TAREA PENDIENTE
En el texto sobre la guerra civil española, ¿qué protagonista, ausente hasta ahora en las historias de la Iglesia al uso, incorpora el libro de Gonzalo Redondo a su relato?

La guerra civil española, desde el punto de vista historiográfico, está aceptablemente resuelta en buena parte de sus aspectos: militar, estimación del número de víctimas, aspectos económicos y sociales en los dos bandos, vida cotidiana, relaciones exteriores, etc. Falta, sin embargo, claridad en análisis de las formas culturales en que la fe católica se hizo presente. Este aspecto no es baladí, porque la guerra civil española es algo más complejo que un enfrentamiento entre católicos y anticatólicos. De entrada, lucharon católicos contra católicos hasta la toma de Bilbao… y después. Más tarde sorprende -al partidario de esquemas sencillos y claros- la falta de acuerdo fluido entre la Santa Sede y los nacionales; además de los esfuerzos en zona republicana por terminar con la persecución religiosa y la represión de los nacionales sobre masones, protestantes y maestros: ¡todos en el mismo lote!

División política de los católicos

El libro de Gonzalo Redondo -profesor de Historia Moderna y Contemporánea de la Universidad de Navarra- analiza esta trama compleja con rigor, y así puede distinguir y conceder el peso adecuado a cada factor y en cada momento. Sin embargo, la clave de su éxito está, sobre todo, en el utillaje intelectual empleado para orientar este trabajo. En este sentido son varias las novedades que ofrece el estudio. La más interesante consiste en ofrecer un relato con un protagonista que hasta ahora ha resultado extraño -y por consiguiente ausente- a las historias de la Iglesia al uso: el pueblo de Dios. Pero un pueblo sociológicamente pueblo, no sólo sus alcaldes -la jerarquía-, ni sólo sus maestros -los teólogos en sentido amplio-; un pueblo numeroso y diverso cuya característica común es reconocerse en una fe y en la utilización de unos medios para alcanzar el fin propio que les hace ser y sentirse solidarios entre ellos y distintos de los que no comparten ese fin.

DATOS PROPORCIONADOS
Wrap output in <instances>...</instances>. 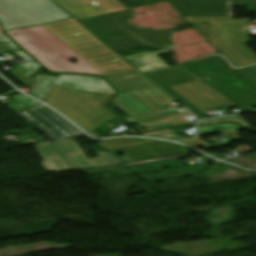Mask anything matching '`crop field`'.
Masks as SVG:
<instances>
[{
    "instance_id": "5a996713",
    "label": "crop field",
    "mask_w": 256,
    "mask_h": 256,
    "mask_svg": "<svg viewBox=\"0 0 256 256\" xmlns=\"http://www.w3.org/2000/svg\"><path fill=\"white\" fill-rule=\"evenodd\" d=\"M101 157L94 158L90 161L87 160L85 154L52 159L42 161V165L46 168L47 171L56 170L57 172L67 171V170H74V169H81V168H88V167H95L107 164H116L122 163L116 157L111 155L109 152H100L97 153Z\"/></svg>"
},
{
    "instance_id": "28ad6ade",
    "label": "crop field",
    "mask_w": 256,
    "mask_h": 256,
    "mask_svg": "<svg viewBox=\"0 0 256 256\" xmlns=\"http://www.w3.org/2000/svg\"><path fill=\"white\" fill-rule=\"evenodd\" d=\"M35 148L43 160L83 153L74 140L38 145Z\"/></svg>"
},
{
    "instance_id": "00972430",
    "label": "crop field",
    "mask_w": 256,
    "mask_h": 256,
    "mask_svg": "<svg viewBox=\"0 0 256 256\" xmlns=\"http://www.w3.org/2000/svg\"><path fill=\"white\" fill-rule=\"evenodd\" d=\"M122 93H118L117 96L114 98V100L112 102H116V100L121 96Z\"/></svg>"
},
{
    "instance_id": "d1516ede",
    "label": "crop field",
    "mask_w": 256,
    "mask_h": 256,
    "mask_svg": "<svg viewBox=\"0 0 256 256\" xmlns=\"http://www.w3.org/2000/svg\"><path fill=\"white\" fill-rule=\"evenodd\" d=\"M169 51L161 50L158 52H146L136 55L125 56L132 65H134L142 73L168 68L169 66L162 61L157 55Z\"/></svg>"
},
{
    "instance_id": "4a817a6b",
    "label": "crop field",
    "mask_w": 256,
    "mask_h": 256,
    "mask_svg": "<svg viewBox=\"0 0 256 256\" xmlns=\"http://www.w3.org/2000/svg\"><path fill=\"white\" fill-rule=\"evenodd\" d=\"M89 1L92 3V5H95V6L109 3V2L119 3L116 0H89Z\"/></svg>"
},
{
    "instance_id": "ac0d7876",
    "label": "crop field",
    "mask_w": 256,
    "mask_h": 256,
    "mask_svg": "<svg viewBox=\"0 0 256 256\" xmlns=\"http://www.w3.org/2000/svg\"><path fill=\"white\" fill-rule=\"evenodd\" d=\"M12 33H17L18 36H13ZM6 34L51 72L85 73L103 76L42 26L7 32ZM39 51L43 53H39ZM71 57L78 62L72 64L66 61Z\"/></svg>"
},
{
    "instance_id": "733c2abd",
    "label": "crop field",
    "mask_w": 256,
    "mask_h": 256,
    "mask_svg": "<svg viewBox=\"0 0 256 256\" xmlns=\"http://www.w3.org/2000/svg\"><path fill=\"white\" fill-rule=\"evenodd\" d=\"M205 129V134H214V133H222V132H228V131H235V130H240L238 127L234 126H217V127H208L204 128Z\"/></svg>"
},
{
    "instance_id": "cbeb9de0",
    "label": "crop field",
    "mask_w": 256,
    "mask_h": 256,
    "mask_svg": "<svg viewBox=\"0 0 256 256\" xmlns=\"http://www.w3.org/2000/svg\"><path fill=\"white\" fill-rule=\"evenodd\" d=\"M140 136L164 138V139L173 140V141L184 139L182 136L176 134L170 128L163 129V130H158V131H153V132H149V133H144V134H141Z\"/></svg>"
},
{
    "instance_id": "34b2d1b8",
    "label": "crop field",
    "mask_w": 256,
    "mask_h": 256,
    "mask_svg": "<svg viewBox=\"0 0 256 256\" xmlns=\"http://www.w3.org/2000/svg\"><path fill=\"white\" fill-rule=\"evenodd\" d=\"M110 98V95L53 85L45 103L67 116L90 135L99 137L93 130L117 117L105 107Z\"/></svg>"
},
{
    "instance_id": "412701ff",
    "label": "crop field",
    "mask_w": 256,
    "mask_h": 256,
    "mask_svg": "<svg viewBox=\"0 0 256 256\" xmlns=\"http://www.w3.org/2000/svg\"><path fill=\"white\" fill-rule=\"evenodd\" d=\"M13 50L26 64L13 69L10 74L32 92L44 99L53 84L113 95L112 89L101 77L60 74L59 78L33 73L40 68L28 55L0 34V52ZM33 74L31 79L28 75Z\"/></svg>"
},
{
    "instance_id": "22f410ed",
    "label": "crop field",
    "mask_w": 256,
    "mask_h": 256,
    "mask_svg": "<svg viewBox=\"0 0 256 256\" xmlns=\"http://www.w3.org/2000/svg\"><path fill=\"white\" fill-rule=\"evenodd\" d=\"M12 98H14L17 102L22 104L20 106L14 104V103H11L8 105V107L11 108L15 112L41 104V103H39L31 98H28L22 94L13 96Z\"/></svg>"
},
{
    "instance_id": "8a807250",
    "label": "crop field",
    "mask_w": 256,
    "mask_h": 256,
    "mask_svg": "<svg viewBox=\"0 0 256 256\" xmlns=\"http://www.w3.org/2000/svg\"><path fill=\"white\" fill-rule=\"evenodd\" d=\"M105 78L119 92H124L115 104L144 128L185 122V117L190 116L186 112L160 109L173 100L135 69Z\"/></svg>"
},
{
    "instance_id": "d9b57169",
    "label": "crop field",
    "mask_w": 256,
    "mask_h": 256,
    "mask_svg": "<svg viewBox=\"0 0 256 256\" xmlns=\"http://www.w3.org/2000/svg\"><path fill=\"white\" fill-rule=\"evenodd\" d=\"M224 121H235L244 127H247L248 125L238 116H229V117H223V118H217V119H211V120H205L201 121V124H207V123H215V122H224Z\"/></svg>"
},
{
    "instance_id": "dafd665d",
    "label": "crop field",
    "mask_w": 256,
    "mask_h": 256,
    "mask_svg": "<svg viewBox=\"0 0 256 256\" xmlns=\"http://www.w3.org/2000/svg\"><path fill=\"white\" fill-rule=\"evenodd\" d=\"M16 92H18V91L14 89V90H12V91H10V92L4 94V95L9 96V95H11V94H13V93H16Z\"/></svg>"
},
{
    "instance_id": "214f88e0",
    "label": "crop field",
    "mask_w": 256,
    "mask_h": 256,
    "mask_svg": "<svg viewBox=\"0 0 256 256\" xmlns=\"http://www.w3.org/2000/svg\"><path fill=\"white\" fill-rule=\"evenodd\" d=\"M227 124H231V125L237 126L236 124H232V123L218 124V125H227ZM211 126H216V125H211ZM204 127H207V126L199 127V133H200L201 135H204V130H203ZM240 128H241V127H240ZM241 129H242V128H241Z\"/></svg>"
},
{
    "instance_id": "dd49c442",
    "label": "crop field",
    "mask_w": 256,
    "mask_h": 256,
    "mask_svg": "<svg viewBox=\"0 0 256 256\" xmlns=\"http://www.w3.org/2000/svg\"><path fill=\"white\" fill-rule=\"evenodd\" d=\"M49 0H0L4 31L69 18Z\"/></svg>"
},
{
    "instance_id": "5142ce71",
    "label": "crop field",
    "mask_w": 256,
    "mask_h": 256,
    "mask_svg": "<svg viewBox=\"0 0 256 256\" xmlns=\"http://www.w3.org/2000/svg\"><path fill=\"white\" fill-rule=\"evenodd\" d=\"M164 91L169 93L171 96H173L175 99H177L180 103H182L188 110H190L195 116H197L199 119L204 118L201 116V112L195 109L193 106H191L189 103H187L185 100H183L181 97H179L175 92H173L169 87L162 88ZM176 100V101H177ZM181 104V105H182Z\"/></svg>"
},
{
    "instance_id": "3316defc",
    "label": "crop field",
    "mask_w": 256,
    "mask_h": 256,
    "mask_svg": "<svg viewBox=\"0 0 256 256\" xmlns=\"http://www.w3.org/2000/svg\"><path fill=\"white\" fill-rule=\"evenodd\" d=\"M78 20L126 10L120 4L109 3L94 7L88 0H54Z\"/></svg>"
},
{
    "instance_id": "e52e79f7",
    "label": "crop field",
    "mask_w": 256,
    "mask_h": 256,
    "mask_svg": "<svg viewBox=\"0 0 256 256\" xmlns=\"http://www.w3.org/2000/svg\"><path fill=\"white\" fill-rule=\"evenodd\" d=\"M17 114L39 131L47 134L52 140L85 135L70 122L42 104L37 107L17 112Z\"/></svg>"
},
{
    "instance_id": "f4fd0767",
    "label": "crop field",
    "mask_w": 256,
    "mask_h": 256,
    "mask_svg": "<svg viewBox=\"0 0 256 256\" xmlns=\"http://www.w3.org/2000/svg\"><path fill=\"white\" fill-rule=\"evenodd\" d=\"M189 23L207 22L211 43L236 67L256 63V59L243 46L247 41L246 20L231 17H183ZM236 26V28H234Z\"/></svg>"
},
{
    "instance_id": "bc2a9ffb",
    "label": "crop field",
    "mask_w": 256,
    "mask_h": 256,
    "mask_svg": "<svg viewBox=\"0 0 256 256\" xmlns=\"http://www.w3.org/2000/svg\"><path fill=\"white\" fill-rule=\"evenodd\" d=\"M194 123H196V121L186 122V123H180V124H174V125H168V126H176V125H181V124H194ZM163 127H167V126L155 127V128H148V129H146V130L151 131V130H155V129H159V128H163Z\"/></svg>"
},
{
    "instance_id": "92a150f3",
    "label": "crop field",
    "mask_w": 256,
    "mask_h": 256,
    "mask_svg": "<svg viewBox=\"0 0 256 256\" xmlns=\"http://www.w3.org/2000/svg\"><path fill=\"white\" fill-rule=\"evenodd\" d=\"M28 94L31 95L32 97H34V98H36V99H38V100L44 102L42 99H40V98H39L38 96H36L34 93L30 92V93H28Z\"/></svg>"
},
{
    "instance_id": "d8731c3e",
    "label": "crop field",
    "mask_w": 256,
    "mask_h": 256,
    "mask_svg": "<svg viewBox=\"0 0 256 256\" xmlns=\"http://www.w3.org/2000/svg\"><path fill=\"white\" fill-rule=\"evenodd\" d=\"M170 88L199 110L231 105L199 80Z\"/></svg>"
}]
</instances>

SOLUCIÓN PROPUESTA
El pueblo de Dios.